To do » Write out the records from the start through the line containing "I never felt", putting "Ford Escape" in place of "Jeep Cherokee" and leaving everything else unchanged.

(Saved entries)
★ ★ ★ ★ ★
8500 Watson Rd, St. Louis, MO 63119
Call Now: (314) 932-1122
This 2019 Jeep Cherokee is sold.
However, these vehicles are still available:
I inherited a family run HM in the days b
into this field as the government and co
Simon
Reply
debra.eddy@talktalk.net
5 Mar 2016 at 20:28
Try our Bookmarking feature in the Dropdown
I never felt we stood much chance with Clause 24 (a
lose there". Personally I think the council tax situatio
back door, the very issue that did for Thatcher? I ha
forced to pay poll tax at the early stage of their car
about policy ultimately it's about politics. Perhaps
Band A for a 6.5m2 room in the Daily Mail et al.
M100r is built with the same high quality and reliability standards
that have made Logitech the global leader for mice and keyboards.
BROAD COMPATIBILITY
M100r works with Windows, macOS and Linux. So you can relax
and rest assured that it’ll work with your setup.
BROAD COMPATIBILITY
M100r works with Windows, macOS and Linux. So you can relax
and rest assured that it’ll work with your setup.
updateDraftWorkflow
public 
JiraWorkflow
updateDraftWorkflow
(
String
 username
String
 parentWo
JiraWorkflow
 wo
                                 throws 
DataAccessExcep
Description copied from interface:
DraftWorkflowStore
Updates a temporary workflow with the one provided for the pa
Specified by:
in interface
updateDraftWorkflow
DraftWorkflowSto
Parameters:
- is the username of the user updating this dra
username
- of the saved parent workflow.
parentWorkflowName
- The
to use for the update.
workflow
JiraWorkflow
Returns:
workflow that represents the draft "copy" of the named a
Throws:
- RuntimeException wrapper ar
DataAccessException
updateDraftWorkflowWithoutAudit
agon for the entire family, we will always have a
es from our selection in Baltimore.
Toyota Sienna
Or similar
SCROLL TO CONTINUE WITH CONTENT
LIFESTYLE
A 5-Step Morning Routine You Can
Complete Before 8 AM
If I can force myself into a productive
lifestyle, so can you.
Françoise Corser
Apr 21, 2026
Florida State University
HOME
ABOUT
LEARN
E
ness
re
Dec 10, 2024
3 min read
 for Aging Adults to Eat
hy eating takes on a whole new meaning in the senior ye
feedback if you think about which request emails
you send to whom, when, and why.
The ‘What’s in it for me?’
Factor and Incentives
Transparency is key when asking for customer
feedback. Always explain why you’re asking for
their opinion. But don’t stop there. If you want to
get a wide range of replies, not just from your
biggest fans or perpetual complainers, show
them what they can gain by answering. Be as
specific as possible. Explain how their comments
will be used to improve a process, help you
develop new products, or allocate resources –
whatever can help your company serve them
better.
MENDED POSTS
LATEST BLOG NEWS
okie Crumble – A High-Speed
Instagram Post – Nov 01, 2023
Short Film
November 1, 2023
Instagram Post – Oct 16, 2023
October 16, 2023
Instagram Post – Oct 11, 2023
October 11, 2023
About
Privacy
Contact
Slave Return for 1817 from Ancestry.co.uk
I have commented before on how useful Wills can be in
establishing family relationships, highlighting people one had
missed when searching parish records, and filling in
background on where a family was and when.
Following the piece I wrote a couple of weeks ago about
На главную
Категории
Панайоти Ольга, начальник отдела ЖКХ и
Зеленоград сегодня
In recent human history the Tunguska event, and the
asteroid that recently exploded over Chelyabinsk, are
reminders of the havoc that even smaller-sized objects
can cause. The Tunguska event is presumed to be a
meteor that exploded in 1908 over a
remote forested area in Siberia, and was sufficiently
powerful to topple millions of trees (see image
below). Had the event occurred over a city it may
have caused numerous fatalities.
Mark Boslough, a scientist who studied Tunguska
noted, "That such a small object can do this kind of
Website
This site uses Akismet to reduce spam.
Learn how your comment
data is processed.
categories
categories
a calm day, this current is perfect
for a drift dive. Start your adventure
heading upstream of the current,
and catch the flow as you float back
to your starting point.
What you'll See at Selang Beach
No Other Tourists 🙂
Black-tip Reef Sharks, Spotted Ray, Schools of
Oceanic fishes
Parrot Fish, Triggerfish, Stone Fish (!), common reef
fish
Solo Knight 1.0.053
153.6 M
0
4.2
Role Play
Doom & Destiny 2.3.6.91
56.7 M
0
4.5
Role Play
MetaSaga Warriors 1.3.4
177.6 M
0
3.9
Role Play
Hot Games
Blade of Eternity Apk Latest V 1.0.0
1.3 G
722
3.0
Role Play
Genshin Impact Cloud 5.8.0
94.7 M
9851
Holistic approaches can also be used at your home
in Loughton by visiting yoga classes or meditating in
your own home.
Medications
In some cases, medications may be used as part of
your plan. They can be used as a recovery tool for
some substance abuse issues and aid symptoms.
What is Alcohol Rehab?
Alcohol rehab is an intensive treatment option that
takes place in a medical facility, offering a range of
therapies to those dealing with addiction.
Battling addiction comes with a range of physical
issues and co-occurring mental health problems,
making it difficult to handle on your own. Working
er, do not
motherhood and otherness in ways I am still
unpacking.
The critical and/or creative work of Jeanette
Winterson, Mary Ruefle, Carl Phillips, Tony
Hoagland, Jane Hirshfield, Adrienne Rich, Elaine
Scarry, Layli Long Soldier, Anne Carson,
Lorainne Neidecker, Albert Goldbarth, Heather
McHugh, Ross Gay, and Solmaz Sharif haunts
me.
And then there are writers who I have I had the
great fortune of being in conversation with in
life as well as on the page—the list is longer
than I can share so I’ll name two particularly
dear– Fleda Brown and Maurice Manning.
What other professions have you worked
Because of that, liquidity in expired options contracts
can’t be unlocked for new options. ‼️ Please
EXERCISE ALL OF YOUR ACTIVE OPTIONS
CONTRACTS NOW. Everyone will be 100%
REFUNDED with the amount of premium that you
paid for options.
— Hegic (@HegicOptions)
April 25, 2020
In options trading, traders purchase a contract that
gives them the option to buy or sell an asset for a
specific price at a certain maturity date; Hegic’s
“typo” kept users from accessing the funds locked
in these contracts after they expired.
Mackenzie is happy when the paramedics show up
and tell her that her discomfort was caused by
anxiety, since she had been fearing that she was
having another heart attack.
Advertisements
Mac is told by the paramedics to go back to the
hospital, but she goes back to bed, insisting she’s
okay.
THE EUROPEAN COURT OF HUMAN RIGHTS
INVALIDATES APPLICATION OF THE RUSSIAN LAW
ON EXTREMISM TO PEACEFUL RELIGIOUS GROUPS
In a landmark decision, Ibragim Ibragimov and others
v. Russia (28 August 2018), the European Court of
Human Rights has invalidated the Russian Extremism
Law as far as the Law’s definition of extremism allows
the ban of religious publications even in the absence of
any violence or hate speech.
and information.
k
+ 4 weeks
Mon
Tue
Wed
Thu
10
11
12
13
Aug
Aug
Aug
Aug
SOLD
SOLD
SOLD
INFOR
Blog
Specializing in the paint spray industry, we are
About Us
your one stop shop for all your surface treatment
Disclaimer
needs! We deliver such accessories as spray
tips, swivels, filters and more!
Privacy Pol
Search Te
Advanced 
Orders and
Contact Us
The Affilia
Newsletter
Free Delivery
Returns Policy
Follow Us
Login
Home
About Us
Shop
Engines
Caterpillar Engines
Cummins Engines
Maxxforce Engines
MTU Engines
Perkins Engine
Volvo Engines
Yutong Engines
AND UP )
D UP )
★ ★ ★ ★ ★
Answer section »
8500 Watson Rd, St. Louis, MO 63119
Call Now: (314) 932-1122
This 2019 Ford Escape is sold.
However, these vehicles are still available:
I inherited a family run HM in the days b
into this field as the government and co
Simon
Reply
debra.eddy@talktalk.net
5 Mar 2016 at 20:28
Try our Bookmarking feature in the Dropdown
I never felt we stood much chance with Clause 24 (a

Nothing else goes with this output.